THE DATA:
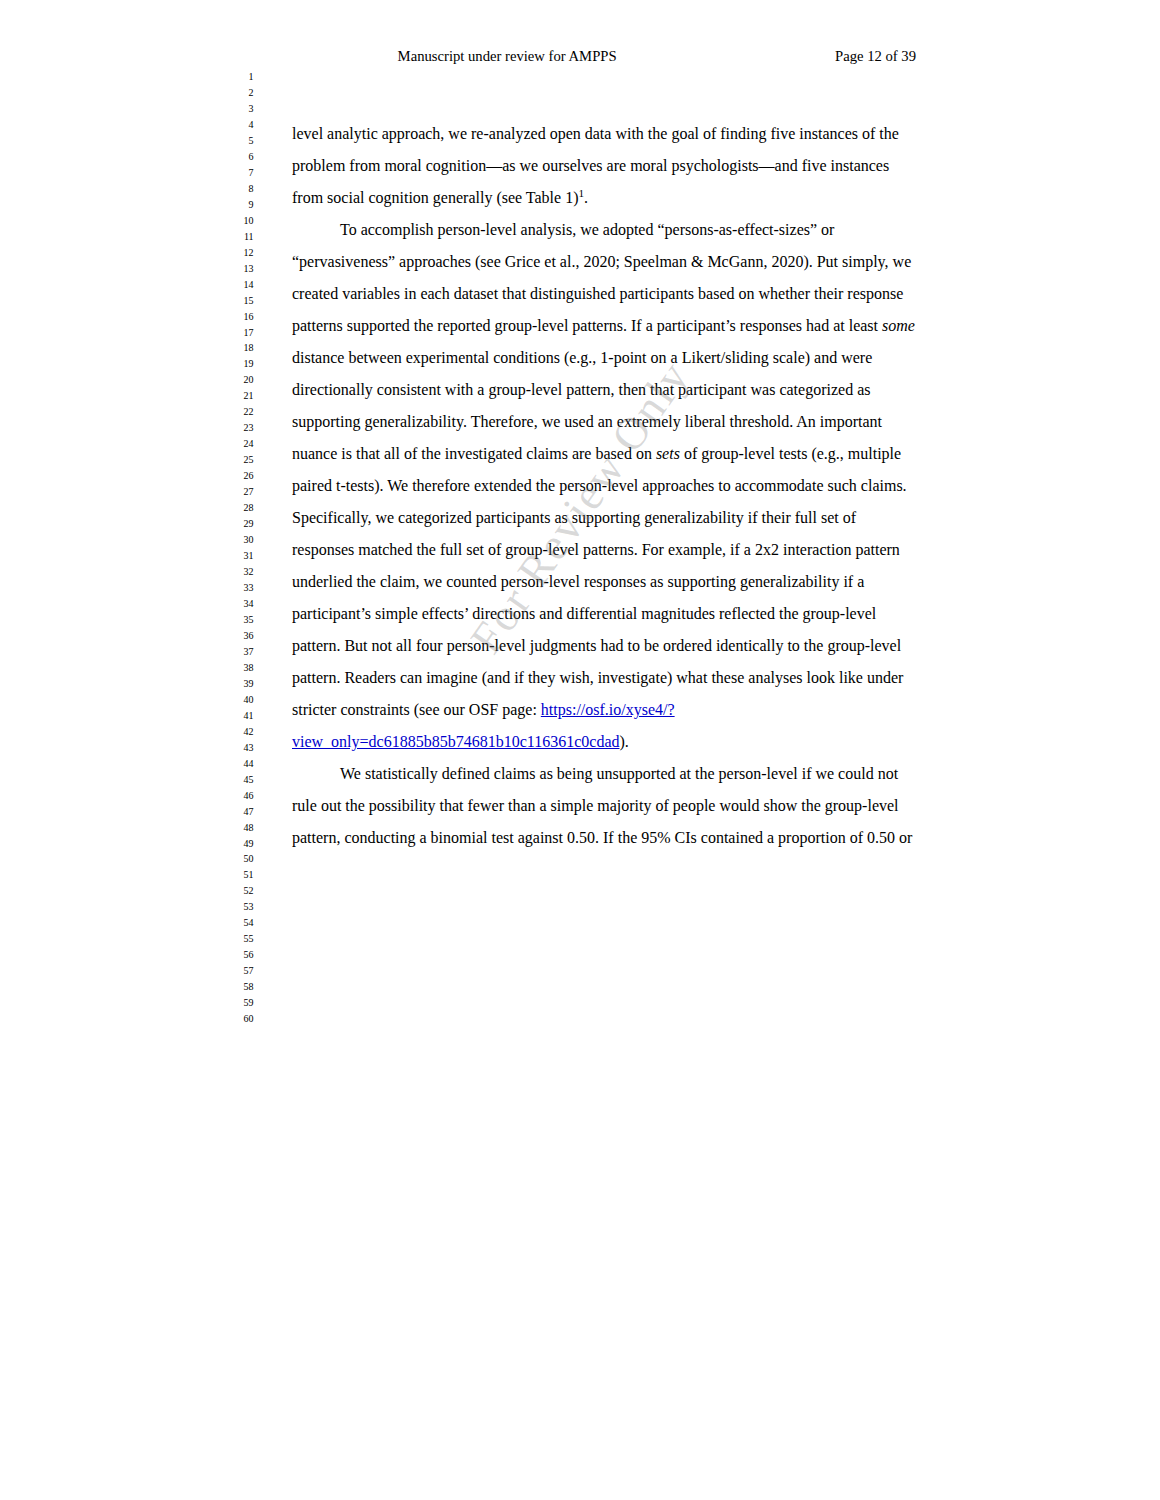12345678910 11121314151617181920 21222324252627282930 31323334353637383940 41424344454647484950 51525354555657585960
Manuscript under review for AMPPS Page 12 of 39
For Review Only
level analytic approach, we re-analyzed open data with the goal of finding five instances of the problem from moral cognition—as we ourselves are moral psychologists—and five instances from social cognition generally (see Table 1)1.
To accomplish person-level analysis, we adopted “persons-as-effect-sizes” or “pervasiveness” approaches (see Grice et al., 2020; Speelman & McGann, 2020). Put simply, we created variables in each dataset that distinguished participants based on whether their response patterns supported the reported group-level patterns. If a participant’s responses had at least some distance between experimental conditions (e.g., 1-point on a Likert/sliding scale) and were directionally consistent with a group-level pattern, then that participant was categorized as supporting generalizability. Therefore, we used an extremely liberal threshold. An important nuance is that all of the investigated claims are based on sets of group-level tests (e.g., multiple paired t-tests). We therefore extended the person-level approaches to accommodate such claims. Specifically, we categorized participants as supporting generalizability if their full set of responses matched the full set of group-level patterns. For example, if a 2x2 interaction pattern underlied the claim, we counted person-level responses as supporting generalizability if a participant’s simple effects’ directions and differential magnitudes reflected the group-level pattern. But not all four person-level judgments had to be ordered identically to the group-level pattern. Readers can imagine (and if they wish, investigate) what these analyses look like under stricter constraints (see our OSF page: https://osf.io/xyse4/?view_only=dc61885b85b74681b10c116361c0cdad).
We statistically defined claims as being unsupported at the person-level if we could not rule out the possibility that fewer than a simple majority of people would show the group-level pattern, conducting a binomial test against 0.50. If the 95% CIs contained a proportion of 0.50 or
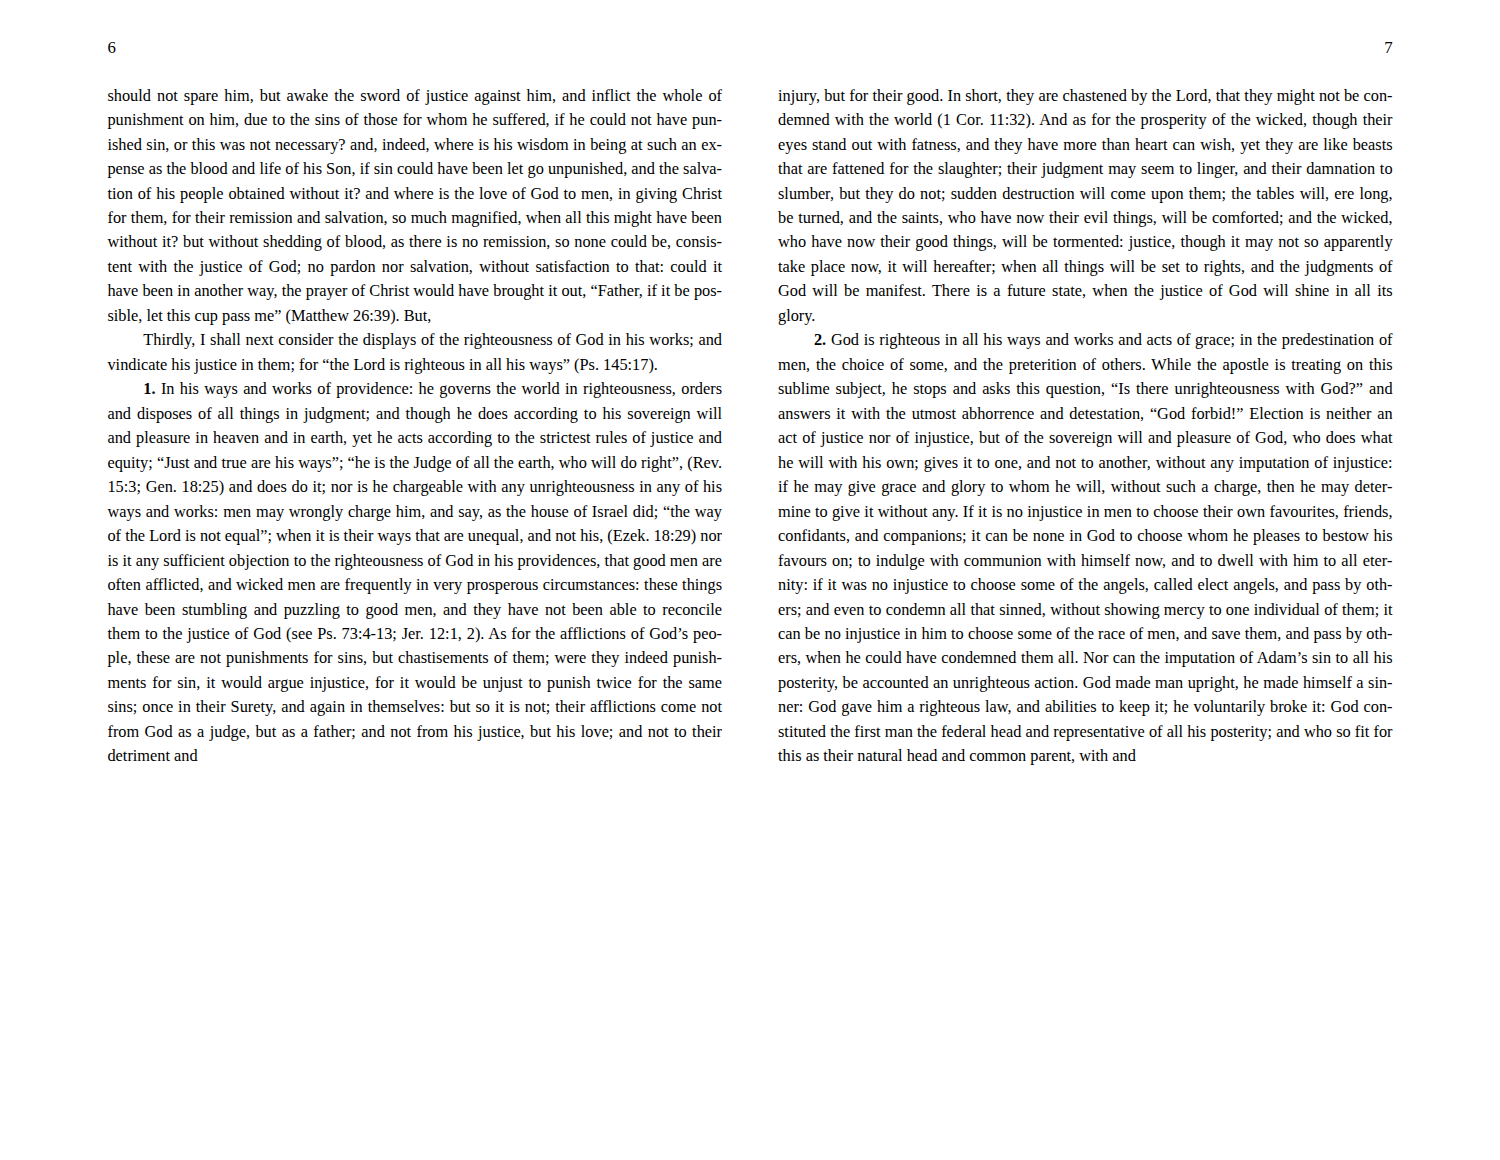6
should not spare him, but awake the sword of justice against him, and inflict the whole of punishment on him, due to the sins of those for whom he suffered, if he could not have punished sin, or this was not necessary? and, indeed, where is his wisdom in being at such an expense as the blood and life of his Son, if sin could have been let go unpunished, and the salvation of his people obtained without it? and where is the love of God to men, in giving Christ for them, for their remission and salvation, so much magnified, when all this might have been without it? but without shedding of blood, as there is no remission, so none could be, consistent with the justice of God; no pardon nor salvation, without satisfaction to that: could it have been in another way, the prayer of Christ would have brought it out, “Father, if it be possible, let this cup pass me” (Matthew 26:39). But,
Thirdly, I shall next consider the displays of the righteousness of God in his works; and vindicate his justice in them; for “the Lord is righteous in all his ways” (Ps. 145:17).
1. In his ways and works of providence: he governs the world in righteousness, orders and disposes of all things in judgment; and though he does according to his sovereign will and pleasure in heaven and in earth, yet he acts according to the strictest rules of justice and equity; “Just and true are his ways”; “he is the Judge of all the earth, who will do right”, (Rev. 15:3; Gen. 18:25) and does do it; nor is he chargeable with any unrighteousness in any of his ways and works: men may wrongly charge him, and say, as the house of Israel did; “the way of the Lord is not equal”; when it is their ways that are unequal, and not his, (Ezek. 18:29) nor is it any sufficient objection to the righteousness of God in his providences, that good men are often afflicted, and wicked men are frequently in very prosperous circumstances: these things have been stumbling and puzzling to good men, and they have not been able to reconcile them to the justice of God (see Ps. 73:4-13; Jer. 12:1, 2). As for the afflictions of God’s people, these are not punishments for sins, but chastisements of them; were they indeed punishments for sin, it would argue injustice, for it would be unjust to punish twice for the same sins; once in their Surety, and again in themselves: but so it is not; their afflictions come not from God as a judge, but as a father; and not from his justice, but his love; and not to their detriment and
7
injury, but for their good. In short, they are chastened by the Lord, that they might not be condemned with the world (1 Cor. 11:32). And as for the prosperity of the wicked, though their eyes stand out with fatness, and they have more than heart can wish, yet they are like beasts that are fattened for the slaughter; their judgment may seem to linger, and their damnation to slumber, but they do not; sudden destruction will come upon them; the tables will, ere long, be turned, and the saints, who have now their evil things, will be comforted; and the wicked, who have now their good things, will be tormented: justice, though it may not so apparently take place now, it will hereafter; when all things will be set to rights, and the judgments of God will be manifest. There is a future state, when the justice of God will shine in all its glory.
2. God is righteous in all his ways and works and acts of grace; in the predestination of men, the choice of some, and the preterition of others. While the apostle is treating on this sublime subject, he stops and asks this question, “Is there unrighteousness with God?” and answers it with the utmost abhorrence and detestation, “God forbid!” Election is neither an act of justice nor of injustice, but of the sovereign will and pleasure of God, who does what he will with his own; gives it to one, and not to another, without any imputation of injustice: if he may give grace and glory to whom he will, without such a charge, then he may determine to give it without any. If it is no injustice in men to choose their own favourites, friends, confidants, and companions; it can be none in God to choose whom he pleases to bestow his favours on; to indulge with communion with himself now, and to dwell with him to all eternity: if it was no injustice to choose some of the angels, called elect angels, and pass by others; and even to condemn all that sinned, without showing mercy to one individual of them; it can be no injustice in him to choose some of the race of men, and save them, and pass by others, when he could have condemned them all. Nor can the imputation of Adam’s sin to all his posterity, be accounted an unrighteous action. God made man upright, he made himself a sinner: God gave him a righteous law, and abilities to keep it; he voluntarily broke it: God constituted the first man the federal head and representative of all his posterity; and who so fit for this as their natural head and common parent, with and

EXERCISE REQUIREMENTS:
Find "Manuscript under review" in the entries above and copy that whole line exactly, then each line after it through the line that contains "level analytic approach, we".

OUTPUT OF THE TASK:
Manuscript under review for AMPPS Page 12 of 39
For Review Only
level analytic approach, we re-analyzed open data with the goal of finding five instances of the problem from moral cognition—as we ourselves are moral psychologists—and five instances from social cognition generally (see Table 1)1.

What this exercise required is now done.